La situation libanaise semble différente de l’algérienne, car ayant déjà vécu la confrontation linguistique (arabe-français) dans les années soixante, soixante-dix, et où il était question d’arabisation. La politique étatique libanaise, de non intervention, basée sur la liberté d’enseignement a favorisé une approche plus stratégique et plus commode vis-à-vis de ce pays multiculturel. Les discours, sur les langues, de nos jours, ont tendance à présenter le plurilinguisme libanais en tant que richesse qui s’ajoute à la base originelle arabe de ce peuple. La présentation de la revue Annales de la Faculté des Lettres et des Sciences Humaines, de l’Université de Balamand, N°7, 1998, 9-10, nous offre un résumé assez succinct de la position libanaise face à la langue française, où en premier lieu les auteurs revendiquent leurs Libanité, puis leurs Arabités et enfin de compte leurs francophonies, nous pourrons y lire :

« La Francophonie n'est pas, pour nous, une composante fondamentale et essentielle de notre personnalité nationale et encore moins culturelle. Notre profil identitaire ne perdrait pas grand chose si la Francophonie venait un jour, pour une raison quelconque, à s'éclipser de notre univers vital. […] A base d'une Libanité ouverte et libérale qui puise sa raison d'être - pour éviter de dire son identité - dans un fonds d'Arabité culturelle dynamique et riche, nous traitons, à l'instar de tous ces peuples qui ont occupé ce rivage oriental de la Méditerranée, avec le monde entier, qu'il soit situé outre-mer ou outre atlantique, avec beaucoup de tolérance et sans complexes. Cependant, nous sommes francophones et heureux de l'être. Car, l'ingratitude n'étant pas notre fort, nous sommes loin de méconnaître à la Francophonie son apport dans la formation de notre personnalité et la place qu'elle occupe dans notre univers culturel et imaginaire moderne. Il n'est plus permis de tenir avec la Francophonie des comptes d'apothicaire. […] Le français n'est pas chez nous une masse bavarde et verbeuse, mais une intelligence productrice de formes de pensées culturelles. A la différence des autres langues pratiquées par les libanais, le français a pu s'introduire dans les fines nervures de notre personnalité tant affective qu'intellectuelle. Il a inspiré des poètes, des romanciers, des philosophes, des historiens, des dramaturges, des artistes... mais aussi des économistes, des hommes de science, des médecins, etc. »

143

Ainsi, selon les prises de positions de spécialistes linguistes, anthropologues, historiens, universitaires et politiciens, il convient de dire que le Liban a su procéder à une distanciation avec le fait historique (mandat français) et profite des avantages que peuvent apporter le bilinguisme, cette ouverture sur l’autre à favoriser même une forme de trilinguisme qui n’amoindri en aucune manière le sentiment d’appartenance nationale, et ce qui se traduit par l’importance accordée à l’enseignement des langues étrangères présent dans toutes les couches sociales et toutes les confessions.

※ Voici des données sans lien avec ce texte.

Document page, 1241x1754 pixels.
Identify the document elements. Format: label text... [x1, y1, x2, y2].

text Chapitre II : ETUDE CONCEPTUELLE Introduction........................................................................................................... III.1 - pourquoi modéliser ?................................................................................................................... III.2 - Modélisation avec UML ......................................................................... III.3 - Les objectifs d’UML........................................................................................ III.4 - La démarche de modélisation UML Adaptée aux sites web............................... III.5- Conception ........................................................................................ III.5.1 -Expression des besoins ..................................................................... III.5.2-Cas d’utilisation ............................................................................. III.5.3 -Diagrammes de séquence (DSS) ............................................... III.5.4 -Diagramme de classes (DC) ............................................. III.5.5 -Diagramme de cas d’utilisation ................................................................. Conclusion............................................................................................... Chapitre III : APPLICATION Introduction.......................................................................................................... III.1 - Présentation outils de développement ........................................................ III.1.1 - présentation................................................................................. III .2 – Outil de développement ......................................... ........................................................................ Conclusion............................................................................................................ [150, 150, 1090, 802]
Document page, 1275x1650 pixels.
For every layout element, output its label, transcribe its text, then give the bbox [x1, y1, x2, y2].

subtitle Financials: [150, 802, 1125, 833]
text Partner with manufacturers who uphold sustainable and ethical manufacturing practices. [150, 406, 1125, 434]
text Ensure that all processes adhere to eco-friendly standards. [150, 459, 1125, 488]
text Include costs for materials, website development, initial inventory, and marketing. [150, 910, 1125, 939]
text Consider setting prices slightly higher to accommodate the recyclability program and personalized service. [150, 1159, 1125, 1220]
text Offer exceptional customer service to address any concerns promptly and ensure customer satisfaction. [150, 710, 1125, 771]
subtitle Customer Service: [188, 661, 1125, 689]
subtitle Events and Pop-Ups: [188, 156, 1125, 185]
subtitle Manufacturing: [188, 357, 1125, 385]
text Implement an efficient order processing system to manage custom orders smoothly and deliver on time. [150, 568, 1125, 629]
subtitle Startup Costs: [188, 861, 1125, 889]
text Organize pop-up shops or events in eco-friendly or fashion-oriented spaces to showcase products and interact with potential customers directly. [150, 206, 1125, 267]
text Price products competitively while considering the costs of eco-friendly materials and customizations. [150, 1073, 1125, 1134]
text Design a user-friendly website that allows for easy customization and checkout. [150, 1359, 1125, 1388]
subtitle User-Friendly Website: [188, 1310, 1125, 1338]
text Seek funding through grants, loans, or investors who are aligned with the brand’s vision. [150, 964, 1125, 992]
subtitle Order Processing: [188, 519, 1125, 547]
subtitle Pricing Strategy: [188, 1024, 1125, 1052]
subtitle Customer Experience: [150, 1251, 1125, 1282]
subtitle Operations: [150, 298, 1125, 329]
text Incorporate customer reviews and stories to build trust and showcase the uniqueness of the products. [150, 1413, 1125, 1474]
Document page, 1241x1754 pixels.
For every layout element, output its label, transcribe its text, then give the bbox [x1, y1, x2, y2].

Face à des climats sociolinguistiques distincts, il serait intéressant de connaitre les répercussions que peuvent avoir ce genre de représentations et images sur les opinions et expériences des jeunes gens, notamment ceux qui se spécialisent en français et qui vont être associés, qu’ils le veulent ou non, à la langue française, c’est ce que nous allons présenter dans les chapitres suivants qui porteront sur la présentation et l’analyse des résultats de notre recherche.